The article says the same thing you are -- that the CPU is used as a prefetcher for the GPU; read the 3rd paragraph:
To achieve the 20% boost, the researchers reduce the CPU to a fetch/decode unit, and the GPU becomes the primary computation unit. This works out well because CPUs are generally very strong at fetching data from memory, and GPUs are essentially just monstrous floating point units. In practice, this means the CPU is focused on working out what data the GPU needs (pre-fetching), the GPU’s pipes stay full, and a 20% performance boost arises.
This is only tangentially related, but with a title like that I was expecting a brainless regurgitation of a press release, or some kind of extrapolation from a paper that wasn't claiming that meaning at all.
Instead, I see a news article with a clear description, caveats and constraints clearly listed, and a portion of how this relates to the parent company. It's a shame that I find this surprising.
The fact that it's only a 20% increase makes it sound promising. Normally press releases will boast about "100x" increases in speed when they switch to using the GPU. And you can get that sort of increase for highly parallel tasks with low memory pressure. BitCoin mining, for example. But the low 20% speedup implies that they're doing this for general purpose computing.
That's hilarious. Using a whole CPU for prefetching data because of poor shared bus performance for both the CPUs and GPUs (?!). Instead of such crazy "software solution", I would rather prefer to use a portion of its L2 or L3 cache size (e.g. 1MB for a 3MB L2/L3 cache) for the GPU itself, and reduce the bus saturation with DMA transfers (e.g. just like the SPE units of the Cell CPU work).
However, what they did was demonstrate a novel way of making use of two different processing cores that exist on the chip (namely using both the CPU and an integrated GPU) to improve the performance of their benchmark - which certainly is both interesting and news.
Of course, a proof of concept is a long long way from it being of practical benefit!
A very, very long way, I would guess. A 20% performance gain is nice, but having to power a GPU to get it is not. I would expect that adding a second CPU instead of that GPU almost always will give you more than that 20% performsnce and less heat, for less money.
It depends on the application. If the application, as the article puts it, "pushes polygons around", then I imagine the APU concept may have the advantage.
Though, as previously noted, this APU concept is highly dependent on tailored software (compilers, etc.) and AMD has been banking their strategy on the fact that these critical pieces will take advantage of the APU.
I think the NCSU research (co-sponsored by AMD) is a move in the right direction for determining whether these APUs are an effective solution when compared to the multi-CPU architectures.
GPUs are pretty tailored and aren't really good for general purpose computing.
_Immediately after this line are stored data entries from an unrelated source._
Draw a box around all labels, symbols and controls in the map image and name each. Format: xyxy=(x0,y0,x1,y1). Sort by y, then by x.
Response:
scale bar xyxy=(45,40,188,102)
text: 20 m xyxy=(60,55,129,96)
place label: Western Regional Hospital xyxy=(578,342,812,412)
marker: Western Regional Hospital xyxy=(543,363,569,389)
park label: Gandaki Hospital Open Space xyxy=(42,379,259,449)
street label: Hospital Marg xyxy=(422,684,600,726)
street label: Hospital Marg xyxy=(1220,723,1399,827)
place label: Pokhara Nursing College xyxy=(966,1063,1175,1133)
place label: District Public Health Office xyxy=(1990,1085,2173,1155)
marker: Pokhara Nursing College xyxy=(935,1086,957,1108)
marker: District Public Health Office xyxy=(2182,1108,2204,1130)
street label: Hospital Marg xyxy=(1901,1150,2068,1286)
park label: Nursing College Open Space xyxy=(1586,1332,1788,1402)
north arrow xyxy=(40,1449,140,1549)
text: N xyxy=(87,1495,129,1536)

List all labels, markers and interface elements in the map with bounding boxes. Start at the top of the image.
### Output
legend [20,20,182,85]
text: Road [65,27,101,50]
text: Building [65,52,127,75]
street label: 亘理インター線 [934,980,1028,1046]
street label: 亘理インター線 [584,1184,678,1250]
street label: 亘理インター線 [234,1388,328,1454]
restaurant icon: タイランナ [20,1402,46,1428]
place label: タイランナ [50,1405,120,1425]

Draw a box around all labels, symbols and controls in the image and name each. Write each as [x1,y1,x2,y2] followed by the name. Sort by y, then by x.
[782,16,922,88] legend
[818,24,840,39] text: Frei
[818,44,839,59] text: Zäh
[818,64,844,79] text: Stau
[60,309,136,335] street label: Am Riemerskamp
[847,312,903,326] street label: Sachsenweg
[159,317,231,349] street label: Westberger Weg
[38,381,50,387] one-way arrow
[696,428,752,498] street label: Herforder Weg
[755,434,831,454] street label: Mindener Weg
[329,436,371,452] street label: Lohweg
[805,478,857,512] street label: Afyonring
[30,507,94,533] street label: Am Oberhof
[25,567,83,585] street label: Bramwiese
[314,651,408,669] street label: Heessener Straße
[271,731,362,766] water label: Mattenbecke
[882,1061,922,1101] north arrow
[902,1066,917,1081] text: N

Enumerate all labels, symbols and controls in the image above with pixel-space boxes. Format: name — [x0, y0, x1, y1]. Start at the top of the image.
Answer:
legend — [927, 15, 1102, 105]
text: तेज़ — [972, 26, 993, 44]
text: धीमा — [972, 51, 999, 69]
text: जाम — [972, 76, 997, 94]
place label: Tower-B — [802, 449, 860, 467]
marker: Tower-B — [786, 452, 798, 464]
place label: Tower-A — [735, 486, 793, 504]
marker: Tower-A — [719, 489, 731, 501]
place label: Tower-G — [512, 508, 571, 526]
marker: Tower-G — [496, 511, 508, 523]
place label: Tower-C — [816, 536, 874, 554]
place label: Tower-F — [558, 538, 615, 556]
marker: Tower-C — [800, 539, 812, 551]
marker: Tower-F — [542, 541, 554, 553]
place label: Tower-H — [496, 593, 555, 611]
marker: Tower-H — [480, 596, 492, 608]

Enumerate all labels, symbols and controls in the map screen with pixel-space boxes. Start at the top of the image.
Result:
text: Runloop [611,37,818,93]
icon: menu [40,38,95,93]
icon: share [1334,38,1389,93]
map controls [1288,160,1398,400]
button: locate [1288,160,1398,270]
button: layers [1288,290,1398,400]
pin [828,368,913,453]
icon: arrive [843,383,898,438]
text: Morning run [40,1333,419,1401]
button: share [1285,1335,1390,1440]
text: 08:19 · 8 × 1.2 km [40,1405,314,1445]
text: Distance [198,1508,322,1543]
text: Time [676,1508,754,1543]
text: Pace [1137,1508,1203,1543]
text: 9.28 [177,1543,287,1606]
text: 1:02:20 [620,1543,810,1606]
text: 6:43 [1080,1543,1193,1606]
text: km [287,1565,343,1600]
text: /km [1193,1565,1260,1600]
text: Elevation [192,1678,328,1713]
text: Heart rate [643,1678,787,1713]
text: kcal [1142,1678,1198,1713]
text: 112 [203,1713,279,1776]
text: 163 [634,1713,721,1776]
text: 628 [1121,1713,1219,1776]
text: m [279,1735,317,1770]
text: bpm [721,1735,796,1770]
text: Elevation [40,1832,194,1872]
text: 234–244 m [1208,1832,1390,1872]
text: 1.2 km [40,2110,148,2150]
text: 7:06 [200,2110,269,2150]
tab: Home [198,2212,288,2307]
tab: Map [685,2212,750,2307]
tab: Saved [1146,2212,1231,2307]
Branching and cache coherency are much easier in the CPU compared to the GPU. I doubt that any of the advertised gains would be realized by normal users.
I hope this has something to do with HSAIL virtual ISA.
For example general purpose code in C compiled to HSAIL and then CPU makes intelligent decisions which parts of code to JIT-compile to CPU and which to GPU ...
Hopefully we can get this into drivers sooner than later. AMD has already been working with Microsoft to get a large performance gain out of BullDozer chips in Windows 8 simply by the way threads are prioritized.
The CPU parses the GPU kernel and creates a prefetcher program that contains the load instructions of the GPU kernel. This prefetcher runs on the CPU, but slightly ahead of kernel execution on the GPU. This warms up the caches, so that when the GPU executes a load instruction, the data is already there.